I think at least 10% geometric mean across the board, but I will happily take the 20% @kj0 is offering as a goal as I expect that level of win is getting harder to reach.
It hasn’t directly, but then again at this point I don’t feel like I’m in a position to contribute to the eval loop itself at all as its overall structure seems way more involved than it once was.
I lost track what’s the state with the other unwinders in x86 and arm but we need to ensure all unwinders work here. @kj0 and @diegor may remember better how things are here
Also there is the question on how to reconstruct the hybrid system/python stack and symbolise even if we can unwind.
I don’t have much to add here, but as a Python user in the computational physics space, the number one complaint I hear about Python is always the speed.
Whilst this probably won’t make a huge difference to NumPy code, a 20% mean speedup would still be awesome for prototyping and native Python code.
I’m already running Python with the JIT enabled on my personal computer, and it works great for my use cases. Thanks for all the hard work!
As a former .NET user, one thing I disliked, was the initial JIT time, especially on projects with lots of references. For some projects this is fine because subsequent runs use the cache.
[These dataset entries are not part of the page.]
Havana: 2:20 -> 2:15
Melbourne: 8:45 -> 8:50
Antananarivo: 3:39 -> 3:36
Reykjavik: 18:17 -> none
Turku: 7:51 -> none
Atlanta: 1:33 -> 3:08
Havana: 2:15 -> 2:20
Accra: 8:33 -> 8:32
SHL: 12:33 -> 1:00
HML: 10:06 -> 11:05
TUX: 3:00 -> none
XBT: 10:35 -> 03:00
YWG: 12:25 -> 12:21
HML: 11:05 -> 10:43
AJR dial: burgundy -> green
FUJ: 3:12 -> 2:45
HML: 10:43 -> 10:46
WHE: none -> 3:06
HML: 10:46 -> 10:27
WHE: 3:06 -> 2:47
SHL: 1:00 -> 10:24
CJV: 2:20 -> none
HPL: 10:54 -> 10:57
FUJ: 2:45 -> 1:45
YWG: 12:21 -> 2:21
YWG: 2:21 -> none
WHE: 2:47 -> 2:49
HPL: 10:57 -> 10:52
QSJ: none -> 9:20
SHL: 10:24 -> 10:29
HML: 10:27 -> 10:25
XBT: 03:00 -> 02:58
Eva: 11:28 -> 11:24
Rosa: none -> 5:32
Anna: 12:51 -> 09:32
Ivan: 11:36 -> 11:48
Now in Python, my primary use is prototyping, scripting, always changing the code, maybe invalidating the cache. I’m wondering how benchmarks are tested? Will it slow down the first run as compared to the interpreter. I think this is something to consider
20% is a phenomenal geo mean, not to mention the individual speedups. But once this 20% goal is reached, are there plans to increase it even more, or will it just be occasional improvements where possible?
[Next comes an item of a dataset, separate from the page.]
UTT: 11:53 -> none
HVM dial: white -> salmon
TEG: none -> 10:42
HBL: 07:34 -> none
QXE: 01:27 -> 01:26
Also, will there be a tier 3 JIT which will benefit frequently executed code more?
I’m not sure if the llvm requirement is a barrier to linux distro enabling of python JIT.
LLVM more generally, or LLVM 21 specifically? There’s already llvm-21 packages in Ubuntu 26.04 LTS and Debian stable backports right now, though that’s just a couple of examples they’re at least some of the more conservative server distributions.
I think the plan is to make “the JIT go brrr” as much as possible (just like Python perf in general), so any target discussed here are minimum targets in order to keep the JIT in CPython, not a stopping point.
LLVM in general was what I was thinking.
I’m wondering about Fedora in particular.
They have llvm 21 as well, but I’m not sure if they want to build python with it.
I’m packaging CPython for Gentoo. We have optional JIT builds since 3.13.
My early experience with JIT (somewhere early in 3.13) was that it broke too much, so I’ve switched back to non-JIT on my system and forgot about it.
A few months ago I’ve tried again, with 3.14. I haven’t seen any problems that would be clearly related to JIT, and I’ve been using the JIT builds since. I’m maintaining most of the Python packages in Gentoo, so I’m running lots of test suites, and I found JIT builds to be stable. That said, I haven’t done any performance comparisons, so I can’t really talk about that.
I’ve also tried building 3.15 with JIT enabled, but the build failed due to assertions in bootstrap Python:
(I’m sorry, I haven’t found time to report it properly.)
That said, the LLVM requirement itself is not that much of a problem for us (given a lot of software depends on LLVM these days), but pinning to a single LLVM version is. I mean, it practically means that anyone using Python 3.14 is stuck with LLVM 19 (which went EOL 1.5 year ago), and for Python 3.15 they need LLVM 21 instead (which went EOL over half a year ago). And if someone needs multiple Python versions (which is expected for Python developers), they either need to go for non-JIT, or install multiple LLVM versions.